On this evening’s GOP debate:
I’ve watched these debates since 1976. We have hit rock bottom in info-content and common sense. Reagan-Mondale was like Lincoln-Douglas.
Sadly, it’s always darkest before it turns pitch black.
Who won? Cruz and Rubio punched each other up pretty good. Paul locked down all 11 isolationists left in the Republicans, Carson was calmly ethereal and might tick up a few points and Bush may also pick up a pity point or two, but the non-Trumps are all picking each other’s pockets and wiping their noses on each other’s shirttails.
In my opinion Trump won using the most basic yardstick of political victory: setting the agenda and forcing everyone else to fight over the scraps from your table.
To quote the late Dr.
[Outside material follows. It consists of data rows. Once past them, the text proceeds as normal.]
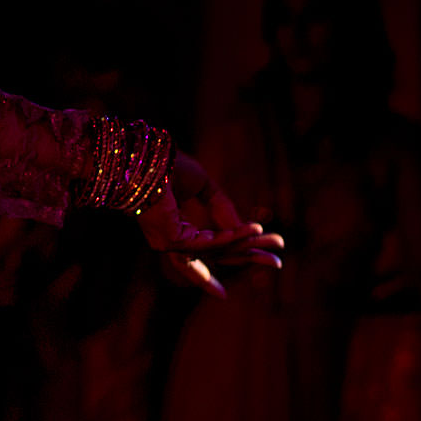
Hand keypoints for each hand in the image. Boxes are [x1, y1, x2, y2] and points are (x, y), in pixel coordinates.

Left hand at [136, 152, 282, 298]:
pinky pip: (211, 242)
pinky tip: (255, 231)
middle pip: (217, 255)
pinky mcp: (173, 240)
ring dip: (249, 247)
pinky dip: (235, 236)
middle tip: (276, 264)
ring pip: (219, 250)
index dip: (237, 249)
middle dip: (248, 258)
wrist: (144, 156)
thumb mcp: (203, 185)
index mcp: (175, 227)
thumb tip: (245, 229)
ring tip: (276, 244)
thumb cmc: (165, 165)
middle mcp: (172, 239)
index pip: (208, 247)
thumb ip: (222, 207)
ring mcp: (171, 242)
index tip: (262, 256)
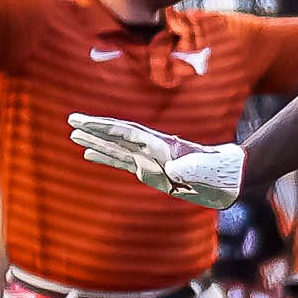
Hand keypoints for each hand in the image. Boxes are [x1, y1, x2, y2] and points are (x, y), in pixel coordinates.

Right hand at [67, 114, 244, 208]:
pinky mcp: (149, 171)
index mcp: (161, 146)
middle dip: (94, 129)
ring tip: (74, 135)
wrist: (227, 176)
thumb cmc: (217, 173)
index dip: (104, 127)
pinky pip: (121, 161)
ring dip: (96, 141)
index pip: (127, 133)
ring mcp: (149, 159)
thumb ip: (189, 169)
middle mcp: (152, 149)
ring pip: (116, 147)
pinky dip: (104, 156)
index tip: (84, 122)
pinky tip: (90, 154)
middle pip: (117, 135)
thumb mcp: (204, 171)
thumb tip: (173, 171)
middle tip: (71, 121)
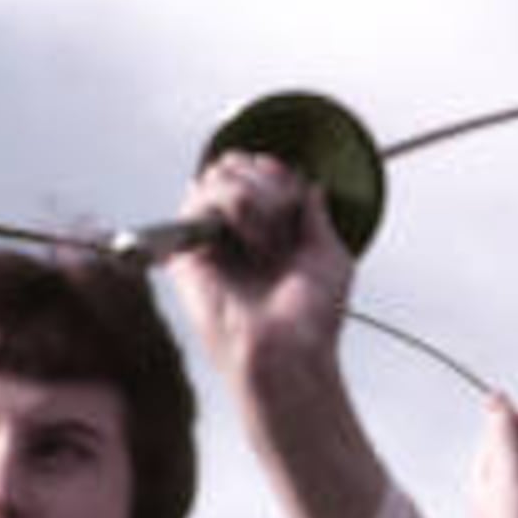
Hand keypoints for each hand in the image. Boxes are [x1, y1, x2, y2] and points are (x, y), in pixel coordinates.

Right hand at [155, 150, 388, 517]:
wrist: (287, 352)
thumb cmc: (311, 321)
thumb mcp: (331, 256)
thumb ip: (316, 215)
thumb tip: (310, 185)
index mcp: (267, 233)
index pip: (258, 174)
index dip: (274, 170)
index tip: (293, 191)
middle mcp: (235, 234)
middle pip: (236, 165)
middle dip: (266, 182)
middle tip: (281, 224)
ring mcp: (210, 240)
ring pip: (219, 175)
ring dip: (254, 201)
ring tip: (265, 244)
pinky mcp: (186, 252)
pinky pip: (197, 199)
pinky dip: (229, 209)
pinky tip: (246, 242)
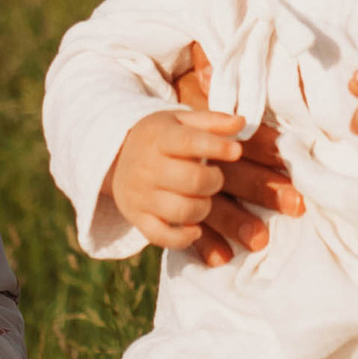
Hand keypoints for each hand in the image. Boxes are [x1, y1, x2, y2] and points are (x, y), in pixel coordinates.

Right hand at [110, 91, 249, 251]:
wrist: (115, 157)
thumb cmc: (161, 138)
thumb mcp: (181, 121)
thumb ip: (212, 121)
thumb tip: (241, 123)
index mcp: (159, 138)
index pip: (190, 142)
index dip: (217, 148)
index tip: (236, 152)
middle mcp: (147, 167)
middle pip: (193, 181)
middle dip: (214, 181)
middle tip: (213, 178)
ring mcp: (140, 195)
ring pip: (183, 211)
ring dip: (203, 207)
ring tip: (202, 197)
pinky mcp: (137, 218)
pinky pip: (163, 237)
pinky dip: (184, 237)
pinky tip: (194, 228)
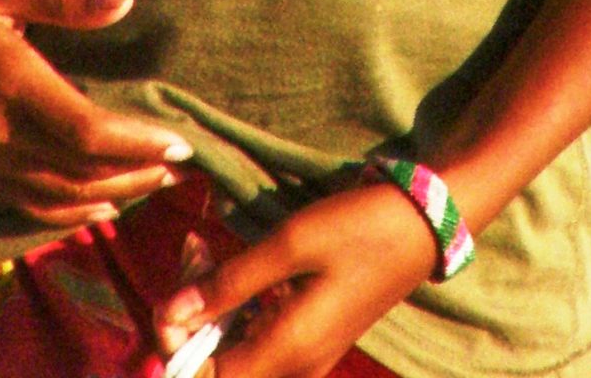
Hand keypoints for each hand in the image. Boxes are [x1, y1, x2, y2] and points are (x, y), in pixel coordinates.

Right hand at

Thompson, Trump is “one of God’s own prototypes. Some kind of high powered mutant never even considered for mass production. Too weird to live, and too rare to die.”
God help us all.
Dan Drezner (a foreign policy realist and mild conservative):
The overwhelming bulk of what the GOP candidates had to say last night was pure, unadulterated horses***.
Were I in a different humor, I might focus on how there was an interesting axis of Donald Trump, Cruz and Rand Paul advocating against greater military intervention in the Middle East but more draconian border and homeland security measures. But truthfully, that would be missing the forest for the trees. No, what was startling about the debate was just how so many candidates could say so many wrong things about American foreign policy in two hours….
What’s particularly frustrating is that the Obama administration has plenty of foreign policy warts to pick over. There can and should be a vibrant debate over how best to advance American interests in an uncertain world. But we’re dealing with a political environment in which the GOP front-runner knows nothing about U.S. nuclear capabilities. This is not the most fertile soil to inculcate a real debate.
When I came of political age, the Republican Party had a surfeit of smart, tough-minded foreign policy folk: Brent Scowcroft, Robert Gates, James Baker, Bob Zoellick, Richard Haass, and Lawrence Eagleburger. I pity these people having to listen to what was said on the GOP main stage last night.